The lender said it opted out of “aggressively” competing for business in the three months to December 31, the first quarter in its reporting period.
The bank’s loan book shrank 0.8 per cent to £59.6bn during the period, down from £60.1bn in the previous quarter.
This equated to a 3.3 per cent annualised fall.
Lenders often cut rates or widen product appeal at the end of the year in a scramble to meet company lending targets.
But Virgin Money said it instead remained “disciplined” in the competitive market.
The dip in mortgage balances had therefore been expected, the group said in the quarterly trading update.
The lender became the sixth biggest bank after it was bought by CYBG in 2018.

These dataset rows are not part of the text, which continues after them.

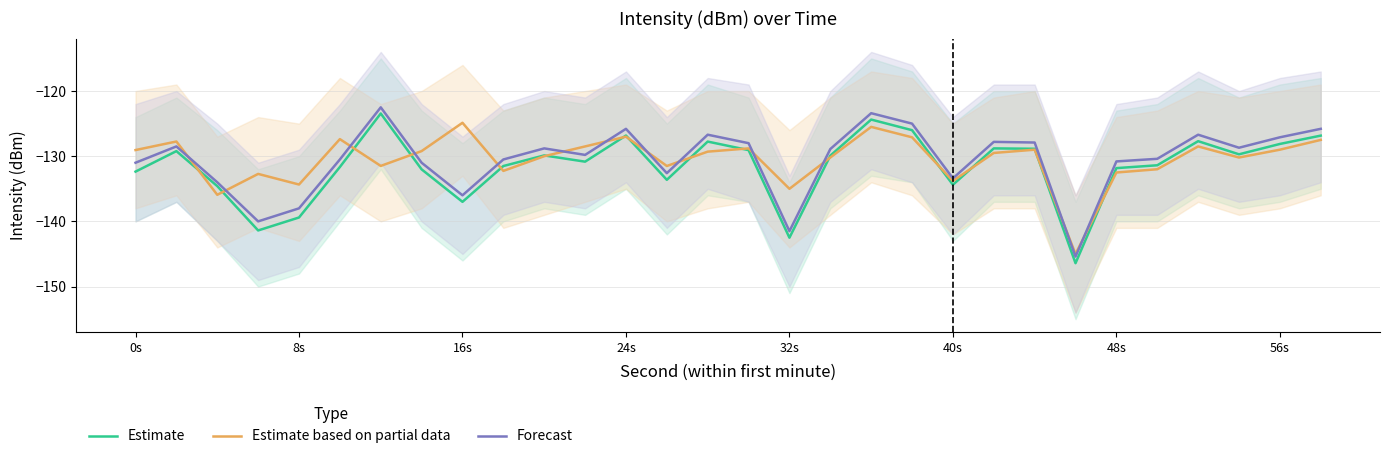

True or false: Estimate has more than 2 points higher than both neighbors.

True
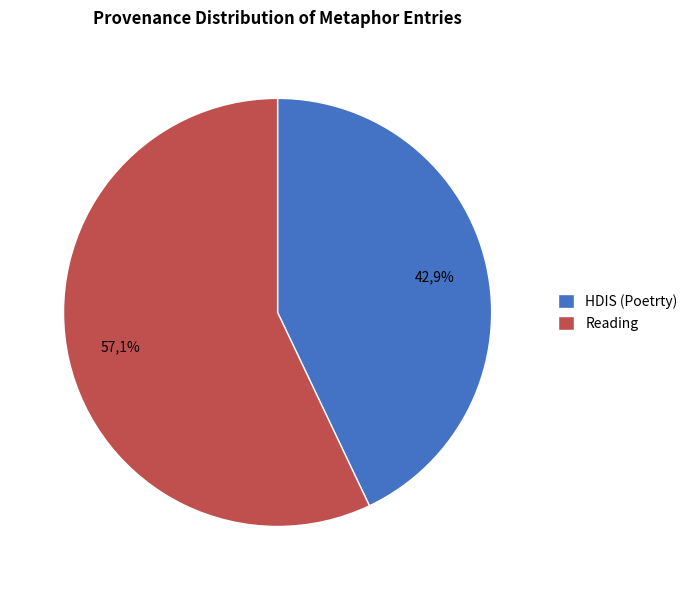

Rank the categories by value from lowest to highest.

HDIS (Poetrty), Reading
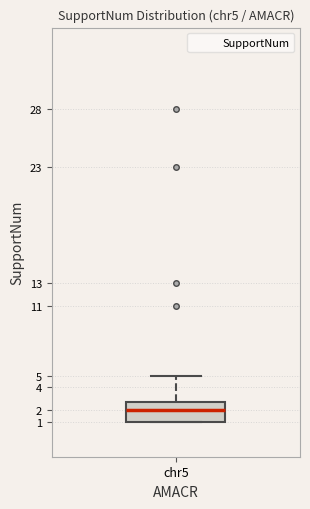

Transcribe this box plot: give where the median line is, the range the box spans, and where the two whiskers end, as read against the y-axis. The values are not printed on the chart, so give them approximately, as read against the axis.

median 2.0, box 1.0 to 2.8, whiskers 1.0 to 5.0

As the group prioritises value, it said it expects to maintain its four per cent mortgage market share.
Business and personal lending up
Virgin Money’s business lending grew by 2.5 per cent and 3.7 per cent respecitively, helping to offset the reduction in mortgages.
The group lent companies £8.1bn in the quarter, which equated to growth of 9.9 per cent annualised.

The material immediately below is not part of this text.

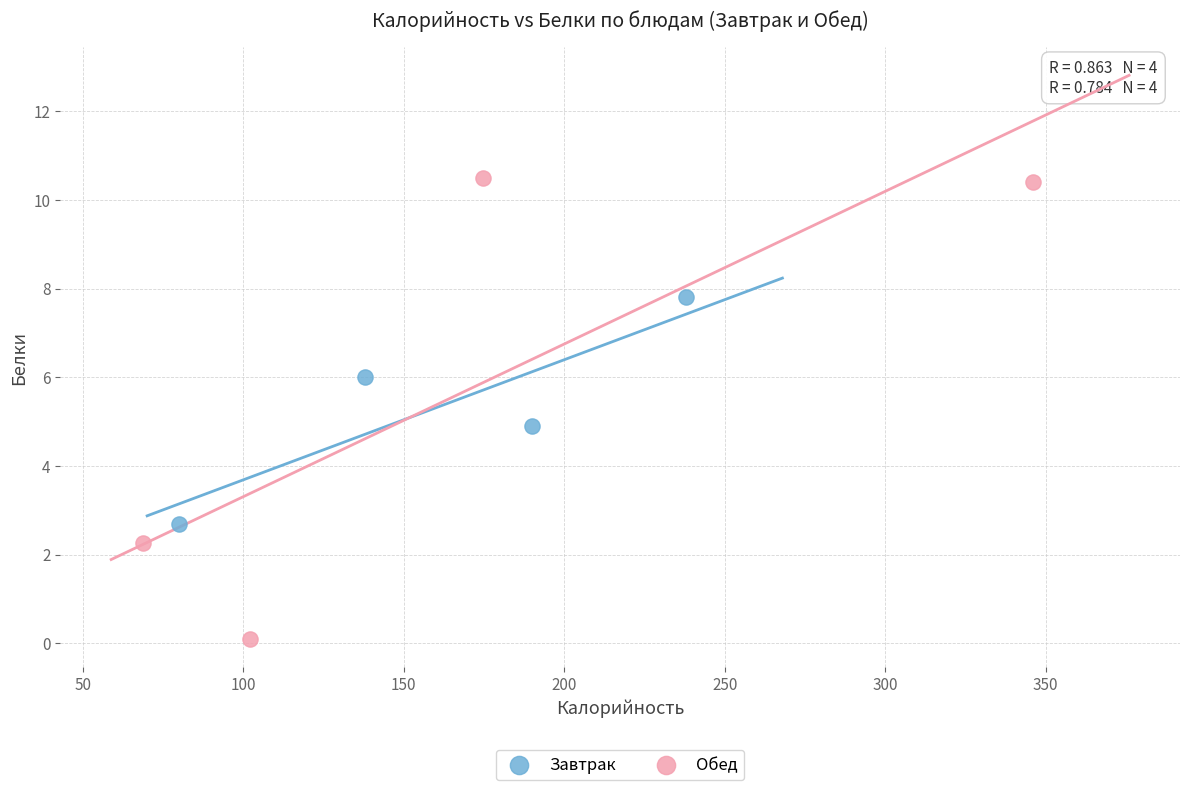

Which series has the widest spread of Y values?

Обед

And “high quality” credit card growth pushed personal lending up to £5.2bn.
Chief executive David Duffy said: “The group continues to perform well.
“In a difficult market, our own performance has remained on track and we continue to make strong progress on our ambition to disrupt the status quo.

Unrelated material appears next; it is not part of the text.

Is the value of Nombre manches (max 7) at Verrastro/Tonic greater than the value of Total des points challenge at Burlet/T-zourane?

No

“We are attracting relationship deposits and delivering growth in customer balances across business and personal, while maintaining our discipline in a competitive mortgage market.”
The boss warned UK banks will remain under competitive pressures while facing Brexit uncertainty.
He added: “However, we continue to focus on supporting our customers in their everyday lives, delivering on our strategic priorities and meeting our medium-term financial targets.”